**Problem details:** Write out every line of the data below word for word, in the same order.

**Data shown:**
-------
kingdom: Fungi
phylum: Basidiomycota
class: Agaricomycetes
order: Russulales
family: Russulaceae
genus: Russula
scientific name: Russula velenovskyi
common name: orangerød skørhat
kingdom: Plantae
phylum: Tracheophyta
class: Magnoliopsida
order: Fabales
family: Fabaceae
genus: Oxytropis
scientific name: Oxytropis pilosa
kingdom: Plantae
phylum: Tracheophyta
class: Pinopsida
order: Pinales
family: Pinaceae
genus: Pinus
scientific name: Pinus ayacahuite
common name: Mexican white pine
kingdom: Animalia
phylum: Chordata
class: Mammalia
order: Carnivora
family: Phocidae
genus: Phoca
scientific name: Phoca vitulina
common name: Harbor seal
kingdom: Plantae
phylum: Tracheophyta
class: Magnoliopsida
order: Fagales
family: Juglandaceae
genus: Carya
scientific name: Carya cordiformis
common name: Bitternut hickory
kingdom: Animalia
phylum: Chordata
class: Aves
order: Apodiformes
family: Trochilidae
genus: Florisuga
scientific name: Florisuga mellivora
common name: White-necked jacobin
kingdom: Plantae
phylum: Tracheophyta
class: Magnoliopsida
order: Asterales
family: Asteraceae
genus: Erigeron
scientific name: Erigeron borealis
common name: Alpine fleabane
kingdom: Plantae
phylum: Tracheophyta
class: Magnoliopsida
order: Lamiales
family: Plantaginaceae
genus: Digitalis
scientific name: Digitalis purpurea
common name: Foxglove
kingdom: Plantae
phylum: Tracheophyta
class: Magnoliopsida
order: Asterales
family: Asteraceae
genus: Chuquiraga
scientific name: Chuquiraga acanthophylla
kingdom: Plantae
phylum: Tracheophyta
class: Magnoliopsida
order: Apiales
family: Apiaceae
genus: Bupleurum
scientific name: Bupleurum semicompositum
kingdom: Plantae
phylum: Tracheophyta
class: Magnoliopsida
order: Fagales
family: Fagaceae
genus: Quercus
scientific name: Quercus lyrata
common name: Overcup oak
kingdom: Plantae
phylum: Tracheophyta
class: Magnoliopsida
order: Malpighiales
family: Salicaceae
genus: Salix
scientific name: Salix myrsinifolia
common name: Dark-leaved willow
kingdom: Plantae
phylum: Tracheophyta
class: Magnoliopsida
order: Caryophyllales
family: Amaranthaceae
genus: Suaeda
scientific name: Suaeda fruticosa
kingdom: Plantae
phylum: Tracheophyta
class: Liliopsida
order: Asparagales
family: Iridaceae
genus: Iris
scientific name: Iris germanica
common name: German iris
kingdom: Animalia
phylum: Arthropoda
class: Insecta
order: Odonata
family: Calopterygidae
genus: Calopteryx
-------
**Exercise output:**
kingdom: Fungi
phylum: Basidiomycota
class: Agaricomycetes
order: Russulales
family: Russulaceae
genus: Russula
scientific name: Russula velenovskyi
common name: orangerød skørhat
kingdom: Plantae
phylum: Tracheophyta
class: Magnoliopsida
order: Fabales
family: Fabaceae
genus: Oxytropis
scientific name: Oxytropis pilosa
kingdom: Plantae
phylum: Tracheophyta
class: Pinopsida
order: Pinales
family: Pinaceae
genus: Pinus
scientific name: Pinus ayacahuite
common name: Mexican white pine
kingdom: Animalia
phylum: Chordata
class: Mammalia
order: Carnivora
family: Phocidae
genus: Phoca
scientific name: Phoca vitulina
common name: Harbor seal
kingdom: Plantae
phylum: Tracheophyta
class: Magnoliopsida
order: Fagales
family: Juglandaceae
genus: Carya
scientific name: Carya cordiformis
common name: Bitternut hickory
kingdom: Animalia
phylum: Chordata
class: Aves
order: Apodiformes
family: Trochilidae
genus: Florisuga
scientific name: Florisuga mellivora
common name: White-necked jacobin
kingdom: Plantae
phylum: Tracheophyta
class: Magnoliopsida
order: Asterales
family: Asteraceae
genus: Erigeron
scientific name: Erigeron borealis
common name: Alpine fleabane
kingdom: Plantae
phylum: Tracheophyta
class: Magnoliopsida
order: Lamiales
family: Plantaginaceae
genus: Digitalis
scientific name: Digitalis purpurea
common name: Foxglove
kingdom: Plantae
phylum: Tracheophyta
class: Magnoliopsida
order: Asterales
family: Asteraceae
genus: Chuquiraga
scientific name: Chuquiraga acanthophylla
kingdom: Plantae
phylum: Tracheophyta
class: Magnoliopsida
order: Apiales
family: Apiaceae
genus: Bupleurum
scientific name: Bupleurum semicompositum
kingdom: Plantae
phylum: Tracheophyta
class: Magnoliopsida
order: Fagales
family: Fagaceae
genus: Quercus
scientific name: Quercus lyrata
common name: Overcup oak
kingdom: Plantae
phylum: Tracheophyta
class: Magnoliopsida
order: Malpighiales
family: Salicaceae
genus: Salix
scientific name: Salix myrsinifolia
common name: Dark-leaved willow
kingdom: Plantae
phylum: Tracheophyta
class: Magnoliopsida
order: Caryophyllales
family: Amaranthaceae
genus: Suaeda
scientific name: Suaeda fruticosa
kingdom: Plantae
phylum: Tracheophyta
class: Liliopsida
order: Asparagales
family: Iridaceae
genus: Iris
scientific name: Iris germanica
common name: German iris
kingdom: Animalia
phylum: Arthropoda
class: Insecta
order: Odonata
family: Calopterygidae
genus: Calopteryx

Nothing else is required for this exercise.